For investors seeking for a chance to pick up more cryptocurrencies at rock-bottom rates, the crypto winter is a fantastic time. But it is important to conduct thorough research and analysis before making any definitive judgments about investing. During a bad market, everything appears to be on sale. It may be alluring to put money into random coins in the hopes of generating exponential returns. But that is a fairly inexperienced choice.
Is crypto winter the same as a bear market?

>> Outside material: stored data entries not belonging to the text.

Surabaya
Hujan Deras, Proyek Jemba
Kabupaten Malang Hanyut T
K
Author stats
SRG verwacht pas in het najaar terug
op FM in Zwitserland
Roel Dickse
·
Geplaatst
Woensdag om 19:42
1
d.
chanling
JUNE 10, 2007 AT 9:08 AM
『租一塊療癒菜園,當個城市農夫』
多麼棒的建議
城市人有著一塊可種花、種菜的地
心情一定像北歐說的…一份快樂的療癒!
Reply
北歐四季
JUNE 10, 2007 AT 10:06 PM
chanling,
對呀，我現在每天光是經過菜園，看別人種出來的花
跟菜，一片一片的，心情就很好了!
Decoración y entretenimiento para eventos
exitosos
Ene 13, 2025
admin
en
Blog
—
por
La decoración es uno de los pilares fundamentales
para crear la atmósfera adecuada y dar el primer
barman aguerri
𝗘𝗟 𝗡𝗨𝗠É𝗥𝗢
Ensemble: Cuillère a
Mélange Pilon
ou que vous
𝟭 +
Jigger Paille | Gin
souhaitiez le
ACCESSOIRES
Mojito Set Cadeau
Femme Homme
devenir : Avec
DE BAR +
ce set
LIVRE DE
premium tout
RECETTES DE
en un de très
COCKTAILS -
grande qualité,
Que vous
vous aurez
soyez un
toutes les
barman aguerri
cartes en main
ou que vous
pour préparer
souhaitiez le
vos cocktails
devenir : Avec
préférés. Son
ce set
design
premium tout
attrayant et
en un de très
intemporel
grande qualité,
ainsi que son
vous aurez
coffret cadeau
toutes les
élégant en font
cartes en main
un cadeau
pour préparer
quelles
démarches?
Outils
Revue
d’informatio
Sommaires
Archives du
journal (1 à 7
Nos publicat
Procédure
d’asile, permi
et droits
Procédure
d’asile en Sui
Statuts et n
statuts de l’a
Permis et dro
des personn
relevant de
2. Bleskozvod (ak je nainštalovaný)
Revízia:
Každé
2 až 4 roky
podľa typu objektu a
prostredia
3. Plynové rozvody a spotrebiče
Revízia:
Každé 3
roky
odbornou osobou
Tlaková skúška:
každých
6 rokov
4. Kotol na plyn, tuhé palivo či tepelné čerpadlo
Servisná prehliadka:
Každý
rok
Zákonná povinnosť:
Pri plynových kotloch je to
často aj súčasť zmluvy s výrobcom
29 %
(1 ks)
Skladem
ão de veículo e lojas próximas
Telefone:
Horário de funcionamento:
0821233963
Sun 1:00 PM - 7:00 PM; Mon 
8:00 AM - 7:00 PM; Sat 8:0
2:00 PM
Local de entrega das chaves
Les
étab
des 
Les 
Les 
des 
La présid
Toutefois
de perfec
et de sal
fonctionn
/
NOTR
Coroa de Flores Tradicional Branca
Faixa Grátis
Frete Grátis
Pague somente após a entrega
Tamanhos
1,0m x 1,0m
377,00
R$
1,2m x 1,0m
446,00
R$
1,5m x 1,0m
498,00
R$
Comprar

A market that is underperforming is referred to as a bear market; it could be one for stocks, cryptocurrencies, or even equities. However, users often use the term “crypto winter” to describe a period when cryptocurrency prices are lower than normal. The majority of cryptos are impacted at this time. Therefore, during crypto winters, investors need to prepare for a market-wide decline.
How to survive in the crypto market during this period?
One thing to keep in mind during this extended period of price volatility is that dips are a typical part of investing. You can navigate these situations with the help of the following advice.
- Avoid making investments with money you can not afford to lose.
- Start formulating a strategy for surviving the bear market, such as Dollar Cost Averaging or DCA.
- Maintaining strength and avoiding panic selling are crucial.
- Typically, bear markets move quickly and furiously.
Crypto winters can make you feel depressed, but keep in mind that bull markets also come after bear markets. History demonstrates that prices have always increased in the stock market. Cryptocurrencies can be extremely volatile, yet this industry has always recovered. and made a tremendous comeback. For this reason, research is crucial before making decisions on investments. Following SIP or DCA can help you as a long-term investor get better risk-adjusted returns during these times.